▶ Task item
Substitute "Colmap" for every "COLMAP" in the records below, and reproduce the records with nothing else changed.

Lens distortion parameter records

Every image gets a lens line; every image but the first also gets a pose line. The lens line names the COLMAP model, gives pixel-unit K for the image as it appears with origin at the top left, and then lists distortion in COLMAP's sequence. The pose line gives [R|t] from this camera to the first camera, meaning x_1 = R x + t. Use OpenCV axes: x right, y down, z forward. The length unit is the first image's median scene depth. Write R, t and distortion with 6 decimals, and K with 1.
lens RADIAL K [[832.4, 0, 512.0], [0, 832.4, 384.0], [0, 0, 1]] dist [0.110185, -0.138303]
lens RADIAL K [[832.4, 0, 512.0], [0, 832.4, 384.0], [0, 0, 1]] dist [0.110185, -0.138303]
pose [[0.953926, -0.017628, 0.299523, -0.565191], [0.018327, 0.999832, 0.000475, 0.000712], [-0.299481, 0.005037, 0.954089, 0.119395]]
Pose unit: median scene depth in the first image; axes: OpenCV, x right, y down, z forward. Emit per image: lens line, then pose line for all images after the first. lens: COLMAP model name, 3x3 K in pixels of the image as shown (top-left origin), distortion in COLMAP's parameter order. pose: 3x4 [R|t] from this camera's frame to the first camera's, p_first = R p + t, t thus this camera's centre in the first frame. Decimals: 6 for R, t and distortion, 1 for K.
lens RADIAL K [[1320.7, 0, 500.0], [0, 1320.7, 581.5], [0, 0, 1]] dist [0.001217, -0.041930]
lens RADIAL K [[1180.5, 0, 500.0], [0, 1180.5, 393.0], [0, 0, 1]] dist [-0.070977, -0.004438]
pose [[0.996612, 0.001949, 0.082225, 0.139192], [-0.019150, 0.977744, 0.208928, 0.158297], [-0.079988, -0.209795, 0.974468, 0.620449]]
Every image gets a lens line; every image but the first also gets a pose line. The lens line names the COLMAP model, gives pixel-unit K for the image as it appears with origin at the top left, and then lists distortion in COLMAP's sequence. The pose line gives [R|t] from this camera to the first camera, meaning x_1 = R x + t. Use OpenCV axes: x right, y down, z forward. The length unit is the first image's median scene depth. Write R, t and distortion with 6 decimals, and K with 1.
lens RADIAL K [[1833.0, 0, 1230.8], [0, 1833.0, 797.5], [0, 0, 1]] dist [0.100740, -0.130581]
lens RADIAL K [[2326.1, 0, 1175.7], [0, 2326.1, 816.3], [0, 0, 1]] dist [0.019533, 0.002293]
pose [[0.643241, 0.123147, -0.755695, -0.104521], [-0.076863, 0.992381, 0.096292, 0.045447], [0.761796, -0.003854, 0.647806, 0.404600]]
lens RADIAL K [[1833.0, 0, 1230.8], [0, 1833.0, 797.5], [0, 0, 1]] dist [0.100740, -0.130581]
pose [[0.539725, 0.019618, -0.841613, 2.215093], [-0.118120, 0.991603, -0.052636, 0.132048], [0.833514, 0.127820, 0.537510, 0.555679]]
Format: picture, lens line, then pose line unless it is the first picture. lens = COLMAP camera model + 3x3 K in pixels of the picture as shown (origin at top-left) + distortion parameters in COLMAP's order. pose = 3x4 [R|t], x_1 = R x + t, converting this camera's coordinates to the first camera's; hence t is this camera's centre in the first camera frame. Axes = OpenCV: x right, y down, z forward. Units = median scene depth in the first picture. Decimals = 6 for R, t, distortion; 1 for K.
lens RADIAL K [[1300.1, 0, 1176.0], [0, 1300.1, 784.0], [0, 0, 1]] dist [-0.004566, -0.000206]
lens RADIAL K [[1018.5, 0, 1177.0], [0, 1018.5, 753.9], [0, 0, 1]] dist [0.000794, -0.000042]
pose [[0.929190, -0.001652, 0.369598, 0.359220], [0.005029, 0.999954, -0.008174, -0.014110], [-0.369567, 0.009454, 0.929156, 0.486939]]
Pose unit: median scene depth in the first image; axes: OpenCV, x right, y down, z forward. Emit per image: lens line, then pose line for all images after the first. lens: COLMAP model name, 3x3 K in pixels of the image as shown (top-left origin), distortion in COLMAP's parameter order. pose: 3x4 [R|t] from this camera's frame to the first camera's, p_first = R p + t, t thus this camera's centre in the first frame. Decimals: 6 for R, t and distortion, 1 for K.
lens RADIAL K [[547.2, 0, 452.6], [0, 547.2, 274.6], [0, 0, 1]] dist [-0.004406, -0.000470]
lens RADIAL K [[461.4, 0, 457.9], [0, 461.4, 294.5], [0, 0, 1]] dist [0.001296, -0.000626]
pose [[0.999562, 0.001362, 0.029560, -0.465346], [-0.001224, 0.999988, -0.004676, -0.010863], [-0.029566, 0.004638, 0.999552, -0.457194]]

▶ Written response
Every image gets a lens line; every image but the first also gets a pose line. The lens line names the Colmap model, gives pixel-unit K for the image as it appears with origin at the top left, and then lists distortion in Colmap's sequence. The pose line gives [R|t] from this camera to the first camera, meaning x_1 = R x + t. Use OpenCV axes: x right, y down, z forward. The length unit is the first image's median scene depth. Write R, t and distortion with 6 decimals, and K with 1.
lens RADIAL K [[832.4, 0, 512.0], [0, 832.4, 384.0], [0, 0, 1]] dist [0.110185, -0.138303]
lens RADIAL K [[832.4, 0, 512.0], [0, 832.4, 384.0], [0, 0, 1]] dist [0.110185, -0.138303]
pose [[0.953926, -0.017628, 0.299523, -0.565191], [0.018327, 0.999832, 0.000475, 0.000712], [-0.299481, 0.005037, 0.954089, 0.119395]]
Pose unit: median scene depth in the first image; axes: OpenCV, x right, y down, z forward. Emit per image: lens line, then pose line for all images after the first. lens: Colmap model name, 3x3 K in pixels of the image as shown (top-left origin), distortion in Colmap's parameter order. pose: 3x4 [R|t] from this camera's frame to the first camera's, p_first = R p + t, t thus this camera's centre in the first frame. Decimals: 6 for R, t and distortion, 1 for K.
lens RADIAL K [[1320.7, 0, 500.0], [0, 1320.7, 581.5], [0, 0, 1]] dist [0.001217, -0.041930]
lens RADIAL K [[1180.5, 0, 500.0], [0, 1180.5, 393.0], [0, 0, 1]] dist [-0.070977, -0.004438]
pose [[0.996612, 0.001949, 0.082225, 0.139192], [-0.019150, 0.977744, 0.208928, 0.158297], [-0.079988, -0.209795, 0.974468, 0.620449]]
Every image gets a lens line; every image but the first also gets a pose line. The lens line names the Colmap model, gives pixel-unit K for the image as it appears with origin at the top left, and then lists distortion in Colmap's sequence. The pose line gives [R|t] from this camera to the first camera, meaning x_1 = R x + t. Use OpenCV axes: x right, y down, z forward. The length unit is the first image's median scene depth. Write R, t and distortion with 6 decimals, and K with 1.
lens RADIAL K [[1833.0, 0, 1230.8], [0, 1833.0, 797.5], [0, 0, 1]] dist [0.100740, -0.130581]
lens RADIAL K [[2326.1, 0, 1175.7], [0, 2326.1, 816.3], [0, 0, 1]] dist [0.019533, 0.002293]
pose [[0.643241, 0.123147, -0.755695, -0.104521], [-0.076863, 0.992381, 0.096292, 0.045447], [0.761796, -0.003854, 0.647806, 0.404600]]
lens RADIAL K [[1833.0, 0, 1230.8], [0, 1833.0, 797.5], [0, 0, 1]] dist [0.100740, -0.130581]
pose [[0.539725, 0.019618, -0.841613, 2.215093], [-0.118120, 0.991603, -0.052636, 0.132048], [0.833514, 0.127820, 0.537510, 0.555679]]
Format: picture, lens line, then pose line unless it is the first picture. lens = Colmap camera model + 3x3 K in pixels of the picture as shown (origin at top-left) + distortion parameters in Colmap's order. pose = 3x4 [R|t], x_1 = R x + t, converting this camera's coordinates to the first camera's; hence t is this camera's centre in the first camera frame. Axes = OpenCV: x right, y down, z forward. Units = median scene depth in the first picture. Decimals = 6 for R, t, distortion; 1 for K.
lens RADIAL K [[1300.1, 0, 1176.0], [0, 1300.1, 784.0], [0, 0, 1]] dist [-0.004566, -0.000206]
lens RADIAL K [[1018.5, 0, 1177.0], [0, 1018.5, 753.9], [0, 0, 1]] dist [0.000794, -0.000042]
pose [[0.929190, -0.001652, 0.369598, 0.359220], [0.005029, 0.999954, -0.008174, -0.014110], [-0.369567, 0.009454, 0.929156, 0.486939]]
Pose unit: median scene depth in the first image; axes: OpenCV, x right, y down, z forward. Emit per image: lens line, then pose line for all images after the first. lens: Colmap model name, 3x3 K in pixels of the image as shown (top-left origin), distortion in Colmap's parameter order. pose: 3x4 [R|t] from this camera's frame to the first camera's, p_first = R p + t, t thus this camera's centre in the first frame. Decimals: 6 for R, t and distortion, 1 for K.
lens RADIAL K [[547.2, 0, 452.6], [0, 547.2, 274.6], [0, 0, 1]] dist [-0.004406, -0.000470]
lens RADIAL K [[461.4, 0, 457.9], [0, 461.4, 294.5], [0, 0, 1]] dist [0.001296, -0.000626]
pose [[0.999562, 0.001362, 0.029560, -0.465346], [-0.001224, 0.999988, -0.004676, -0.010863], [-0.029566, 0.004638, 0.999552, -0.457194]]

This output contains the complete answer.